◆ **WHAT NEEDS TO BE DONE**: Retype the text from each of the records below, keeping every line exactly as it appears. Leave the pictures out.
○ ○ ○ ○ ○ ○ ○
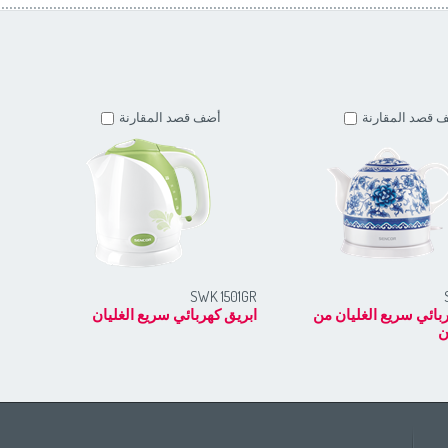
 قصد المقارنة
أضف قصد المقارنة
RD
SWK 1501GR
بائي سريع الغليان من
ابريق كهربائي سريع الغليان
ابر
ن
Africa
Asia
E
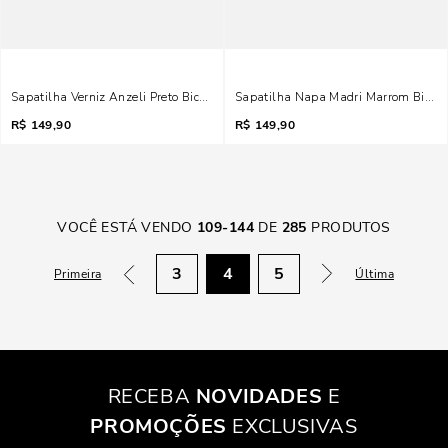
Sapatilha Verniz Anzeli Preto Bico Fino
Sapatilha Napa Madri Marrom Bico F
R$
149,90
R$
149,90
VOCÊ ESTÁ VENDO
109
-
144
DE
285
PRODUTOS
3
4
5
Primeira
Última
RECEBA
NOVIDADES
E
PROMOÇÕES
EXCLUSIVAS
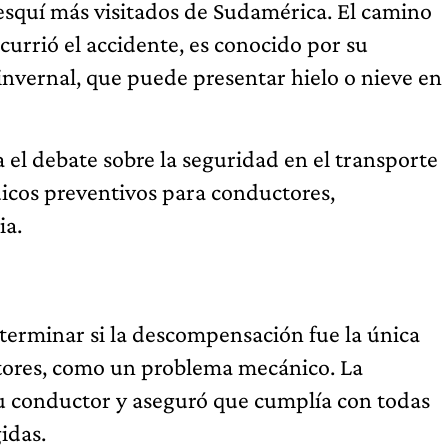
 esquí más visitados de Sudamérica. El camino
urrió el accidente, es conocido por su
 invernal, que puede presentar hielo o nieve en
 el debate sobre la seguridad en el transporte
dicos preventivos para conductores,
ia.
eterminar si la descompensación fue la única
actores, como un problema mecánico. La
 conductor y aseguró que cumplía con todas
gidas.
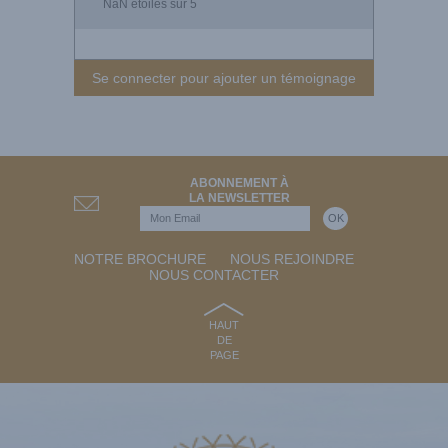
NaN
étoiles sur 5
Se connecter pour ajouter un témoignage
ABONNEMENT À
LA NEWSLETTER
NOTRE BROCHURE
NOUS REJOINDRE
NOUS CONTACTER
HAUT
DE
PAGE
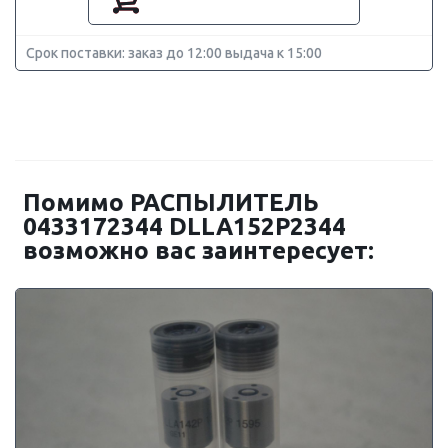
Срок поставки: заказ до 12:00 выдача к 15:00
Помимо РАСПЫЛИТЕЛЬ
0433172344 DLLA152P2344
возможно вас заинтересует:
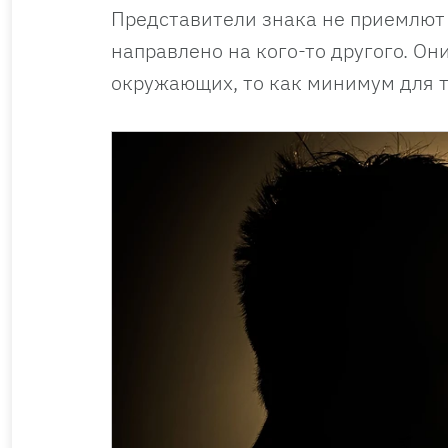
Представители знака не приемлют 
направлено на кого-то другого. Он
окружающих, то как минимум для то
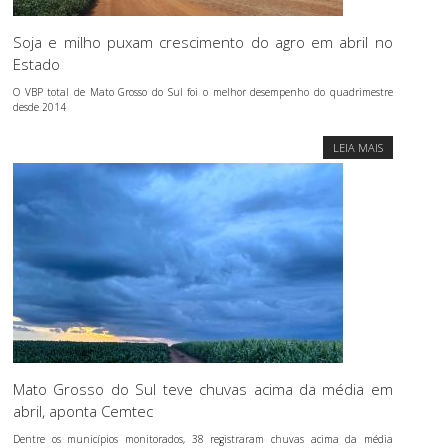
Soja e milho puxam crescimento do agro em abril no
Estado
O VBP total de Mato Grosso do Sul foi o melhor desempenho do quadrimestre
desde 2014
LEIA MAIS
Mato Grosso do Sul teve chuvas acima da média em
abril, aponta Cemtec
Dentre os municípios monitorados, 38 registraram chuvas acima da média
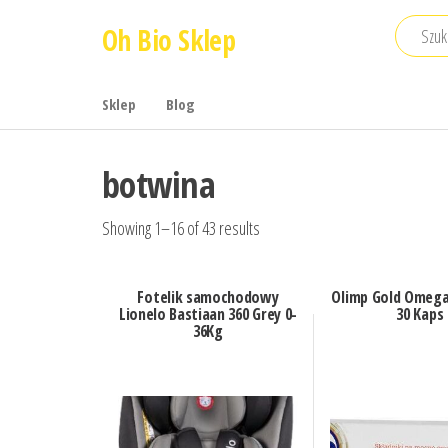
Przejdź
Oh Bio Sklep
do
treści
Sklep
Blog
botwina
Showing 1–16 of 43 results
Fotelik samochodowy
Olimp Gold Omega 
Lionelo Bastiaan 360 Grey 0-
30 Kaps
36Kg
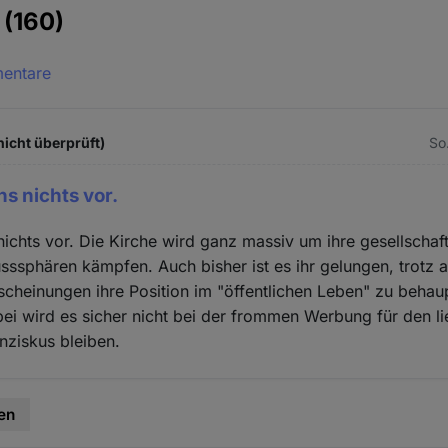
e
(160)
mentare
icht überprüft)
So.
s nichts vor.
ichts vor. Die Kirche wird ganz massiv um ihre gesellschaf
usssphären kämpfen. Auch bisher ist es ihr gelungen, trotz a
cheinungen ihre Position im "öffentlichen Leben" zu behau
i wird es sicher nicht bei der frommen Werbung für den l
nziskus bleiben.
en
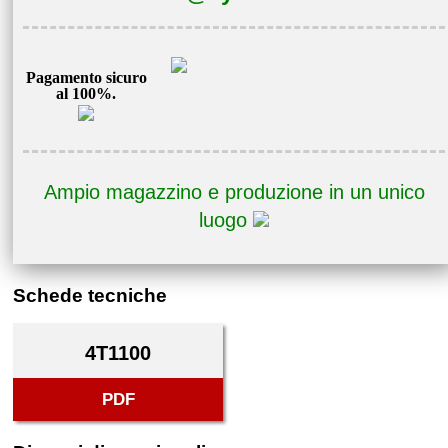
Pagamento sicuro
al 100%.
Ampio magazzino e produzione in un unico
luogo
Schede tecniche
4T1100
PDF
○ ○ ○ ○ ○ ○ ○
◆ **ANSWER SPACE**:
 قصد المقارنة
أضف قصد المقارنة
RD
SWK 1501GR
بائي سريع الغليان من
ابريق كهربائي سريع الغليان
ابر
ن
Africa
Asia
E
Sapatilha Verniz Anzeli Preto Bico Fino
Sapatilha Napa Madri Marrom Bico F
R$
149,90
R$
149,90
VOCÊ ESTÁ VENDO
109
-
144
DE
285
PRODUTOS
3
4
5
Primeira
Última
RECEBA
NOVIDADES
E
PROMOÇÕES
EXCLUSIVAS
 esquí más visitados de Sudamérica. El camino
urrió el accidente, es conocido por su
 invernal, que puede presentar hielo o nieve en
 el debate sobre la seguridad en el transporte
dicos preventivos para conductores,
ia.
eterminar si la descompensación fue la única
actores, como un problema mecánico. La
 conductor y aseguró que cumplía con todas
gidas.
NaN
étoiles sur 5
Se connecter pour ajouter un témoignage
ABONNEMENT À
LA NEWSLETTER
NOTRE BROCHURE
NOUS REJOINDRE
NOUS CONTACTER
HAUT
DE
PAGE
Срок поставки: заказ до 12:00 выдача к 15:00
Помимо РАСПЫЛИТЕЛЬ
0433172344 DLLA152P2344
возможно вас заинтересует:
Представители знака не приемлют 
направлено на кого-то другого. Он
окружающих, то как минимум для то
Soja e milho puxam crescimento do agro em abril no
Estado
O VBP total de Mato Grosso do Sul foi o melhor desempenho do quadrimestre
desde 2014
LEIA MAIS
Mato Grosso do Sul teve chuvas acima da média em
abril, aponta Cemtec
Dentre os municípios monitorados, 38 registraram chuvas acima da média
Przejdź
Oh Bio Sklep
do
treści
Sklep
Blog
botwina
Showing 1–16 of 43 results
Fotelik samochodowy
Olimp Gold Omega 
Lionelo Bastiaan 360 Grey 0-
30 Kaps
36Kg
e
(160)
mentare
icht überprüft)
So.
s nichts vor.
ichts vor. Die Kirche wird ganz massiv um ihre gesellschaf
usssphären kämpfen. Auch bisher ist es ihr gelungen, trotz a
cheinungen ihre Position im "öffentlichen Leben" zu behau
i wird es sicher nicht bei der frommen Werbung für den l
nziskus bleiben.
en
Pagamento sicuro
al 100%.
Ampio magazzino e produzione in un unico
luogo
Schede tecniche
4T1100
PDF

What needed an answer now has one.